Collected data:

====

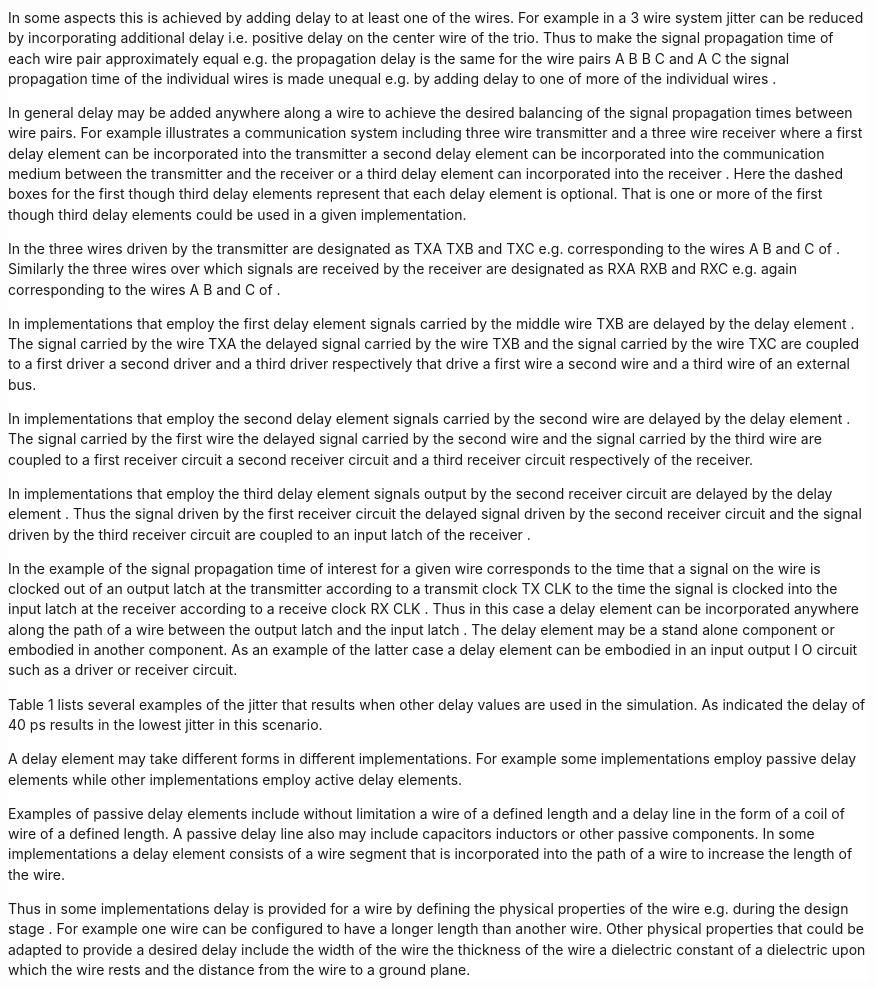 In some aspects this is achieved by adding delay to at least one of the wires. For example in a 3 wire system jitter can be reduced by incorporating additional delay i.e. positive delay on the center wire of the trio. Thus to make the signal propagation time of each wire pair approximately equal e.g. the propagation delay is the same for the wire pairs A B B C and A C the signal propagation time of the individual wires is made unequal e.g. by adding delay to one of more of the individual wires .

In general delay may be added anywhere along a wire to achieve the desired balancing of the signal propagation times between wire pairs. For example illustrates a communication system including three wire transmitter and a three wire receiver where a first delay element can be incorporated into the transmitter a second delay element can be incorporated into the communication medium between the transmitter and the receiver or a third delay element can incorporated into the receiver . Here the dashed boxes for the first though third delay elements represent that each delay element is optional. That is one or more of the first though third delay elements could be used in a given implementation.

In the three wires driven by the transmitter are designated as TXA TXB and TXC e.g. corresponding to the wires A B and C of . Similarly the three wires over which signals are received by the receiver are designated as RXA RXB and RXC e.g. again corresponding to the wires A B and C of .

In implementations that employ the first delay element signals carried by the middle wire TXB are delayed by the delay element . The signal carried by the wire TXA the delayed signal carried by the wire TXB and the signal carried by the wire TXC are coupled to a first driver a second driver and a third driver respectively that drive a first wire a second wire and a third wire of an external bus.

In implementations that employ the second delay element signals carried by the second wire are delayed by the delay element . The signal carried by the first wire the delayed signal carried by the second wire and the signal carried by the third wire are coupled to a first receiver circuit a second receiver circuit and a third receiver circuit respectively of the receiver.

In implementations that employ the third delay element signals output by the second receiver circuit are delayed by the delay element . Thus the signal driven by the first receiver circuit the delayed signal driven by the second receiver circuit and the signal driven by the third receiver circuit are coupled to an input latch of the receiver .

In the example of the signal propagation time of interest for a given wire corresponds to the time that a signal on the wire is clocked out of an output latch at the transmitter according to a transmit clock TX CLK to the time the signal is clocked into the input latch at the receiver according to a receive clock RX CLK . Thus in this case a delay element can be incorporated anywhere along the path of a wire between the output latch and the input latch . The delay element may be a stand alone component or embodied in another component. As an example of the latter case a delay element can be embodied in an input output I O circuit such as a driver or receiver circuit.

Table 1 lists several examples of the jitter that results when other delay values are used in the simulation. As indicated the delay of 40 ps results in the lowest jitter in this scenario.

A delay element may take different forms in different implementations. For example some implementations employ passive delay elements while other implementations employ active delay elements.

Examples of passive delay elements include without limitation a wire of a defined length and a delay line in the form of a coil of wire of a defined length. A passive delay line also may include capacitors inductors or other passive components. In some implementations a delay element consists of a wire segment that is incorporated into the path of a wire to increase the length of the wire.

Thus in some implementations delay is provided for a wire by defining the physical properties of the wire e.g. during the design stage . For example one wire can be configured to have a longer length than another wire. Other physical properties that could be adapted to provide a desired delay include the width of the wire the thickness of the wire a dielectric constant of a dielectric upon which the wire rests and the distance from the wire to a ground plane.
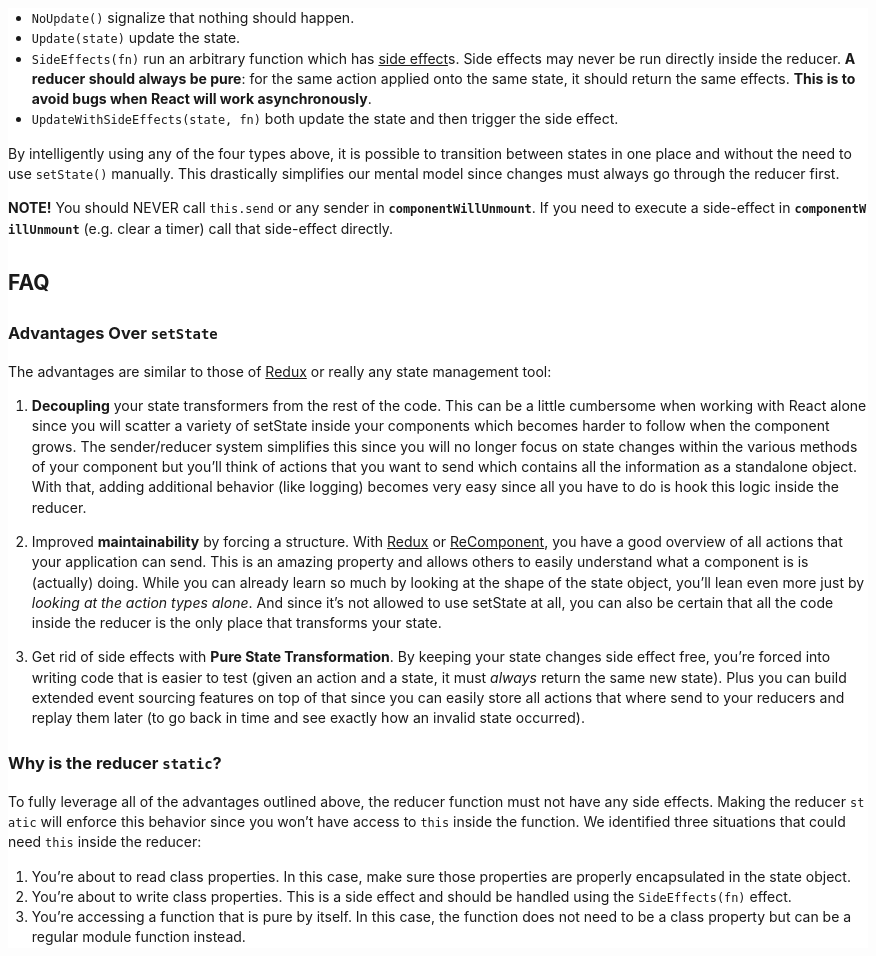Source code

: - `NoUpdate()` signalize that nothing should happen.
- `Update(state)` update the state.
- `SideEffects(fn)` run an arbitrary function which has [side effect]s. Side effects may never be run directly inside the reducer. **A reducer should always be pure**: for the same action applied onto the same state, it should return the same effects. **This is to avoid bugs when React will work asynchronously**.
- `UpdateWithSideEffects(state, fn)` both update the state and then trigger the side effect.

By intelligently using any of the four types above, it is possible to transition between states in one place and without the need to use `setState()` manually. This drastically simplifies our mental model since changes must always go through the reducer first.

**NOTE!**
You should NEVER call `this.send` or any sender in **`componentWillUnmount`**.
If you need to execute a side-effect in **`componentWillUnmount`** (e.g. clear a timer) call that side-effect directly.


## FAQ

### Advantages Over `setState`

The advantages are similar to those of [Redux](https://github.com/reduxjs/redux) or really any state management tool:

1.  **Decoupling** your state transformers from the rest of the code. This can be a little cumbersome when working with React alone since you will scatter a variety of setState inside your components which becomes harder to follow when the component grows. The sender/reducer system simplifies this since you will no longer focus on state changes within the various methods of your component but you’ll think of actions that you want to send which contains all the information as a standalone object. With that, adding additional behavior (like logging) becomes very easy since all you have to do is hook this logic inside the reducer.

2.  Improved **maintainability** by forcing a structure. With [Redux](https://github.com/reduxjs/redux) or [ReComponent](https://github.com/philipp-spiess/react-recomponent), you have a good overview of all actions that your application can send. This is an amazing property and allows others to easily understand what a component is is (actually) doing. While you can already learn so much by looking at the shape of the state object, you’ll lean even more just by _looking at the action types alone_. And since it’s not allowed to use setState at all, you can also be certain that all the code inside the reducer is the only place that transforms your state.

3.  Get rid of side effects with **Pure State Transformation**. By keeping your state changes side effect free, you’re forced into writing code that is easier to test (given an action and a state, it must _always_ return the same new state). Plus you can build extended event sourcing features on top of that since you can easily store all actions that where send to your reducers and replay them later (to go back in time and see exactly how an invalid state occurred).

### Why is the reducer `static`?

To fully leverage all of the advantages outlined above, the reducer function must not have any side effects. Making the reducer `static` will enforce this behavior since you won’t have access to `this` inside the function. We identified three situations that could need `this` inside the reducer:

1.  You’re about to read class properties. In this case, make sure those properties are properly encapsulated in the state object.
2.  You’re about to write class properties. This is a side effect and should be handled using the `SideEffects(fn)` effect.
3.  You’re accessing a function that is pure by itself. In this case, the function does not need to be a class property but can be a regular module function instead.


[redux]: https://github.com/reduxjs/redux
[reasonreact]: https://reasonml.github.io/reason-react/docs/en/state-actions-reducer.html
[flux]: https://facebook.github.io/flux/
[side effect]: https://en.wikipedia.org/wiki/Side_effect_(computer_science)
[flow]: https://flow.org/en/
[exhaustiveness testing]: https://blog.jez.io/flow-exhaustiveness/
[flux-standard-actions]: https://github.com/redux-utilities/flux-standard-action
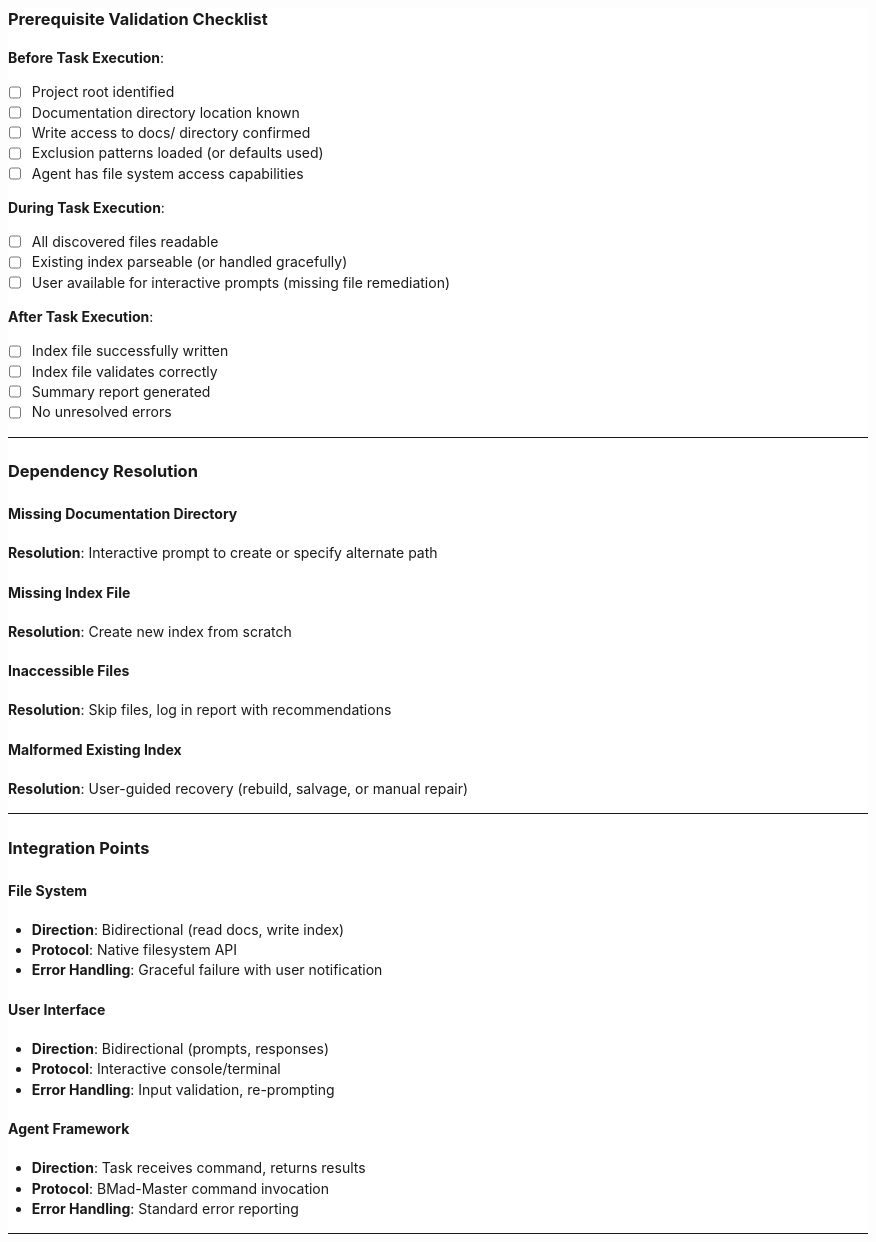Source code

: 
### Prerequisite Validation Checklist

**Before Task Execution**:
- [ ] Project root identified
- [ ] Documentation directory location known
- [ ] Write access to docs/ directory confirmed
- [ ] Exclusion patterns loaded (or defaults used)
- [ ] Agent has file system access capabilities

**During Task Execution**:
- [ ] All discovered files readable
- [ ] Existing index parseable (or handled gracefully)
- [ ] User available for interactive prompts (missing file remediation)

**After Task Execution**:
- [ ] Index file successfully written
- [ ] Index file validates correctly
- [ ] Summary report generated
- [ ] No unresolved errors

---

### Dependency Resolution

#### Missing Documentation Directory
**Resolution**: Interactive prompt to create or specify alternate path

#### Missing Index File
**Resolution**: Create new index from scratch

#### Inaccessible Files
**Resolution**: Skip files, log in report with recommendations

#### Malformed Existing Index
**Resolution**: User-guided recovery (rebuild, salvage, or manual repair)

---

### Integration Points

#### File System
- **Direction**: Bidirectional (read docs, write index)
- **Protocol**: Native filesystem API
- **Error Handling**: Graceful failure with user notification

#### User Interface
- **Direction**: Bidirectional (prompts, responses)
- **Protocol**: Interactive console/terminal
- **Error Handling**: Input validation, re-prompting

#### Agent Framework
- **Direction**: Task receives command, returns results
- **Protocol**: BMad-Master command invocation
- **Error Handling**: Standard error reporting

---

====

▸ **Your task**:
Look through the records and count each line that holds "componentWillUnmount". Write only the total.

▸ **Response to this exercise**:
2